To me the two greatest wonders of the world are evolution by natural selection, and the human brain which is the most impressive product of it so far (apologies in advance to all you Dolphin fans). Evolution is the most powerful algorithm that could ever be devised, because it's the self-organising algorithm - if you can't solve a problem just evolve around it, expanding to fill every niche and crevice of whatever problem space you inhabit. When that space is the Real World itself, evolution has filled it with life forms that inhabit almost every cubic centimetre, from those red worms in the black depths of the ocean to the Deer Beetles that fly in the jet stream. But evolution by selection considered as an abstract process will work in any problem space, as programmers who've played with genetic algorithms well know, and it can produce equally astonishing results everywhere. Problems that are quite intractable to a normal algorithmic approach succumb when you attack them with millions of randomly mutating programs, and a method for deciding which one produces the better result (that's the selection part). Nowadays information theorists tend to use a spatial metaphor to think about evolution, involving hill-climbing in an abstract landscape where mountains represent the 'problems' to be solved, and selection is any test that can tell you when you are going uphill. In the biological world these mountains would represent ecological niches, like a desert or a smoking vent on the ocean floor, and going uphill means acquiring abilities that help survival in that niche. It's starting to look as though evolutionary processes in this abstract sense may be discovered at all levels of the universe, from the stars to the superstrings.
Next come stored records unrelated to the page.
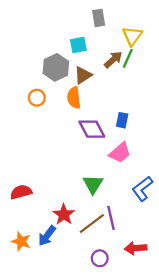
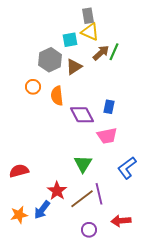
yellow triangle: (132, 36) -> (90, 32), moved, turned -42
orange semicircle: (74, 98) -> (57, 96), moved
pink trapezoid: (120, 153) -> (107, 136), turned 30
orange star: (21, 241) -> (19, 215), turned -30

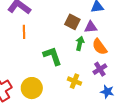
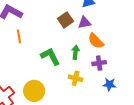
brown square: (72, 22) -> (66, 20), turned 35
green arrow: (80, 43) -> (75, 52), moved
purple cross: (100, 69) -> (99, 63), turned 32

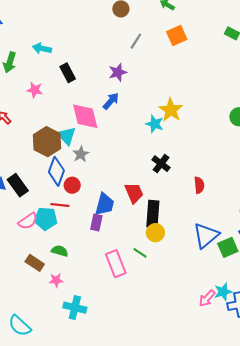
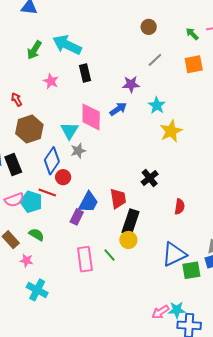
cyan arrow: (42, 48) -> (67, 45), size x1.6
cyan star: (155, 124) -> (157, 105), moved
brown hexagon: (47, 142) -> (29, 129), moved

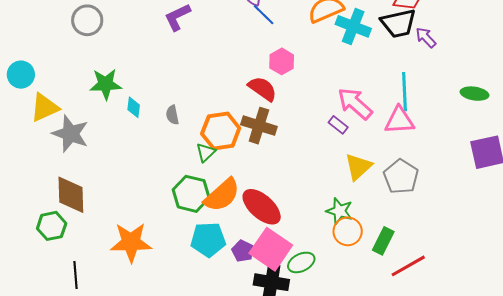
I don't believe the human brain has a divine origin, nor that it's necessarily unique - equivalent structures may have evolved on other planets, but such speculation doesn't interest me until they turn up in Camden Town (parochial, moi?) But I do believe that there may be some things that you can't 'manufacture' (literally 'make by hand', or by human labour) because it couldn't be done in any reasonable amount of time. Living things are self organising at a molecular level - they're not assembled by an outside agent, and they've taken millions of years to concentrate huge quantities of information that's not easily readable or usable by such an outside agent. To those Drexlerites who hope that nanotechnology will duplicate the process, I'd say given a million years, perhaps.

As for interfacing silicon-based memory components to the brain, how exactly would you go about that? Tap into the 'wiring loom' that is the spinal chord if you're feeling brave, but what do you then send down each nerve fibre? The truth is that most of the human brain is not like a Von Neumann computer at all, but much more like a real-time signal processing system. To pipe, say, some text from a RAM chip into the chord you'd have to turn the text back into sensory nerve impulses. The cheapest and most effective way to do that might be to turn the text into raster information, display it on an LCD screen and then let your eyes turn it into the appropriate impulses. Must try it sometime.